Consider this recent snapshot of some of her most talked-about comments. When reacting to the president’s address to Congress in March, she remarked: “Somebody slap me and wake me the f— up because I’m ready to get on with it.” That same month, she was asked “If you could speak directly to Elon Musk, what would you say?”. Her response? “F— off.” Over the summer, Crockett went on a characteristic rant against Trump. “Donald Trump is a piece of s—,” she told a crowd. “Okay, we know that. He is. He is. But in a functioning democracy, he still would not be able to get away with this.”

This is the sort of boorish energy that the activists of the Democratic party now apparently demand of their leaders.

The Left presumably see Crockett’s language as legitimate anger. There must be profanity and bottom-of-the-barrel insults laced into any candidate’s speeches so that they look like a fighter, a furious leader of the “resistance”. This graceless vitriol extends to almost any member of the opposing side. Crockett called Greg Abbott, the governor of Texas – who was paralysed in an accident decades ago and uses a wheelchair as a result – “hot wheels”, at a Human Rights Campaign event no less (she claims she was referring to Abbott’s busing of migrants). If you believe that Trump has been catastrophic for the country, nothing short of all-out war against your opponents is apparently justified.

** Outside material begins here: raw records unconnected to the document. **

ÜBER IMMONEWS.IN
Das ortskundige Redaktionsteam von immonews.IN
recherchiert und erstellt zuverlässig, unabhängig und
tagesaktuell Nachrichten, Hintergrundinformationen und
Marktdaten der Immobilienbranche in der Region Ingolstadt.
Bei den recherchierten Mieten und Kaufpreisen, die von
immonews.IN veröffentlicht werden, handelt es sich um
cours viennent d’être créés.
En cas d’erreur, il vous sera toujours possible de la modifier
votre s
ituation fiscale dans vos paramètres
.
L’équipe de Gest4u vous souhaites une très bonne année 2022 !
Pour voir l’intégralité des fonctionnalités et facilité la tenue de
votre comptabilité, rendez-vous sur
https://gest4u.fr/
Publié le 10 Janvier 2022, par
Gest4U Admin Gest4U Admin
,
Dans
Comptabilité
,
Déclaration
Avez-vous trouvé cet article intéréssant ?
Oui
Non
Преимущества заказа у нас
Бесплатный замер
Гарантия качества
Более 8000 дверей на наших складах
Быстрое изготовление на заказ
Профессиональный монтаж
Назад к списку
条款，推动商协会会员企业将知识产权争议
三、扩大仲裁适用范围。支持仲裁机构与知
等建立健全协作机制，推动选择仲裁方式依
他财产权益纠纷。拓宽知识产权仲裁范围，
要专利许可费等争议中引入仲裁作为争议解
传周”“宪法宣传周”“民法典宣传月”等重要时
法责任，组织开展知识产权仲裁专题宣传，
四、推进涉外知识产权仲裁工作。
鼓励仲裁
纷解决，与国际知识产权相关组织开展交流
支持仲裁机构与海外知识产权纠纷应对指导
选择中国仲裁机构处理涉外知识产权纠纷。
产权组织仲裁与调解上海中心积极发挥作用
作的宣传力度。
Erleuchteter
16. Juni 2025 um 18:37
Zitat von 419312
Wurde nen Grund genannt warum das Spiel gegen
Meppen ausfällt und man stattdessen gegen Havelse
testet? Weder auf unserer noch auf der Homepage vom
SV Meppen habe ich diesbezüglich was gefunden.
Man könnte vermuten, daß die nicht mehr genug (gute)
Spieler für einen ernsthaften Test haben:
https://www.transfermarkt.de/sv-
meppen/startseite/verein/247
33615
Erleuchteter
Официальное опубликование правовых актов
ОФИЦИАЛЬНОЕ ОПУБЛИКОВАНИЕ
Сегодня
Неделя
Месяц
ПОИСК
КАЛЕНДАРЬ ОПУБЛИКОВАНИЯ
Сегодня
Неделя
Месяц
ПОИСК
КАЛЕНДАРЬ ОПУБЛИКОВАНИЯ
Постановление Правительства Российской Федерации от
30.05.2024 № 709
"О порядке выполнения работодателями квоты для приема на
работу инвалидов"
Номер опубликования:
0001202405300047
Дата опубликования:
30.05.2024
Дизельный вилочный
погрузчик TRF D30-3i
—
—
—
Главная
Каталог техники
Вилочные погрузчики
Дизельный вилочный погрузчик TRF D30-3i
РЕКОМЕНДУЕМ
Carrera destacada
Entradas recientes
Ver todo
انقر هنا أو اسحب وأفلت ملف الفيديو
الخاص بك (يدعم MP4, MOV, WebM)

But in Crockett’s case, it’s beginning to look merely like performance art. In March, she said, “Free speech is not about whatever it is that y’all want somebody to say. And the idea that you want to shut down everybody that is not Fox News is bulls—.” What does that even mean? It would be one thing if Crockett struggled with cursing and coherent sentences because of an underprivileged background or a lack of education. But she comes from a middle class family and went to law school. And with her strong poll numbers in Texas, Democrats have basically affirmed, “the nastier the better.”

Crockett’s behaviour seems to have rubbed off on more senior Democrats, who are increasingly worried about a new-guard mutiny and about being perceived as weak against Trump. “Donald Trump and the White House announced they’re going to spend 200 effin’ million dollars to build a large, fancy White House ballroom,” Chuck Schumer, the Senate minority leader, said in a video in August. Does anyone remember Schumer talking that way before? Trump obviously is no debutante when it comes to swearing, but at least he’s consistent and often humorous. I can’t recall seeing Crockett use her cursing for comedic effect.

In July, The Atlantic wrote a long profile of Crockett, and it was perhaps more revealing about what really motivates the Democrat than she anticipated. On her then-candidacy for a more senior job in Congress, she suggested her strongest selling point was her large social media following. The writer says Crockett “monitors social-media engagement like a day trader checks her portfolio”. During their interviews, she wore acrylic nails printed with the word: “Resist”. The lock screen on her phone is apparently a headshot of herself.

Between the frequent f-bombs and self-indulgent rants, Crockett seems to have upped the ante in this increasingly divided and coarse political era. Many Americans might well prefer a return to the politeness and mutual respect that they imagined defined earlier political eras (though it would be a stretch to say American politics has ever been exactly polite). But Democrats can no longer claim the moral high ground when it comes to manners.